━━━ Selected excerpt

ECOA and FACTA – Old Tools, New Laws

Wanda Borges, Esq. of Borges & Associates, LLC recently offered credit
professionals legal tips for mitigating the sometimes cumbersome regulations
imposed by recently passed or updated laws like the Equal Credit Opportunity Act
(ECOA) and the Fair and Accurate Credit Transactions Act of 2003 (FACTA).
Borges’ presentation, "Old Tools, New Laws," was part of NACM’s ongoing
teleconference series, which offers credit professionals a convenient and
effective way to improve their practices and educate their staff.

Borges began by discussing the ECOA, which was originally passed to ensure
that credit decisions were not based on sex, race, color, creed, national
origin, age or marital status, but was updated in 2003 to more clearly define
certain terms. According to the law, customers must be notified if a vendor from
whom they’ve contacted for credit issues an adverse decision, which, according
to the updated law, includes a refusal to grant the credit requested, a
termination of an account, an unfavorable change in terms and a refusal to
increase the amount of credit available.

"What becomes harder to understand is what happens when things change," said
Borges. "If [the customer] is not worthy of a $50,000 credit line, but they’re
worthy of a $20,000 credit line, go back to the customer." The ECOA states that
when a creditor denies a request but counteroffers, and the customer agrees to
the change, it does not constitute an adverse action and no formal notification
is required. "You’re required to get this in writing though," said Borges. She
suggested that in today’s digital business environment, an email indicating
agreement would hold up in court.

━━━━━━

◆ **Direction**:
Answer these about the ECOA and FACTA article:
1. Whose teleconference series included the presentation "Old Tools, New Laws"?
2. In what year was the ECOA updated?
3. What did Borges suggest would hold up in court as a customer's agreement to a counteroffer?
Rely only on the article above for your answers.

━━━ Source data

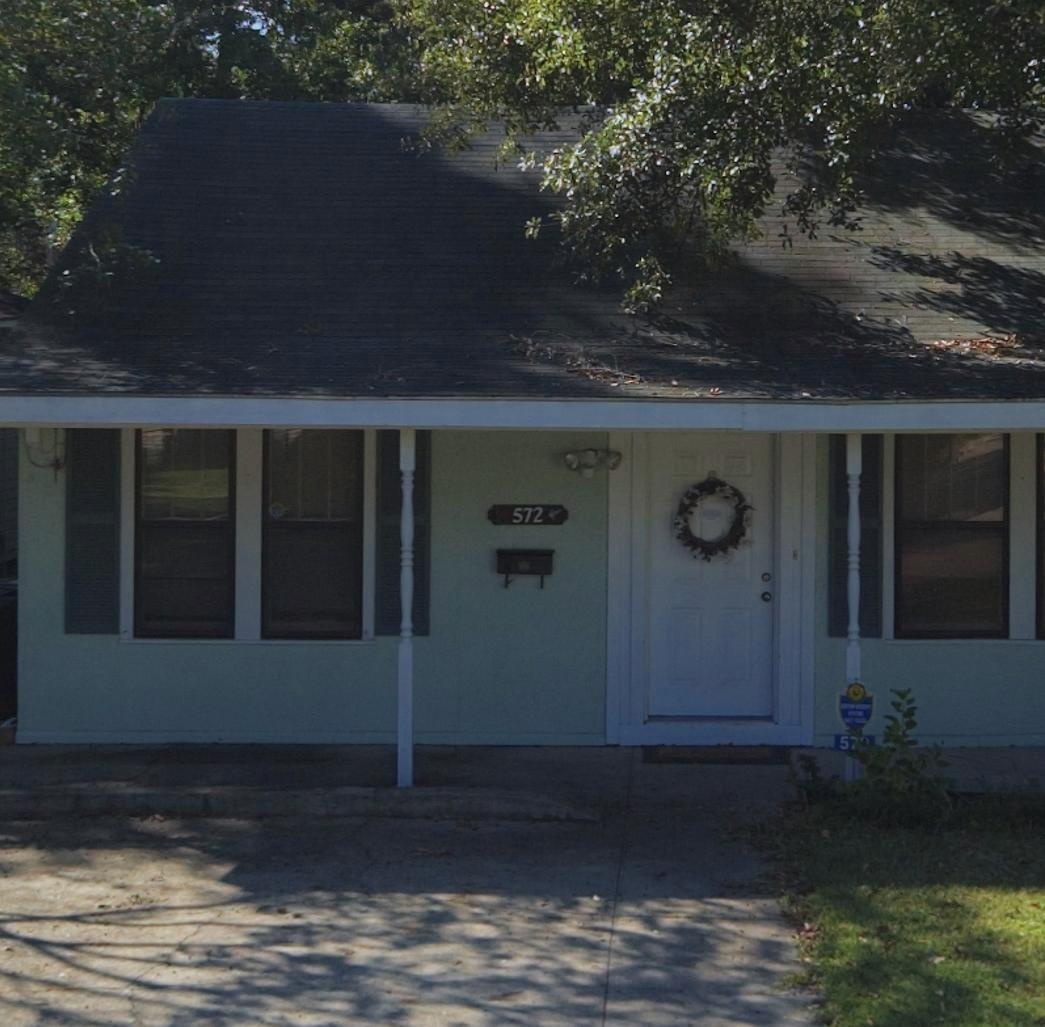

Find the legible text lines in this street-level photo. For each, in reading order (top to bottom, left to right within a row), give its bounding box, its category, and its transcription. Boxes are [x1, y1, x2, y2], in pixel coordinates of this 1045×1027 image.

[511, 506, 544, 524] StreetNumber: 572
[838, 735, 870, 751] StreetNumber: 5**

━━━━━━

◆ **Written answer**:
1. NACM's
2. 2003
3. An email indicating agreement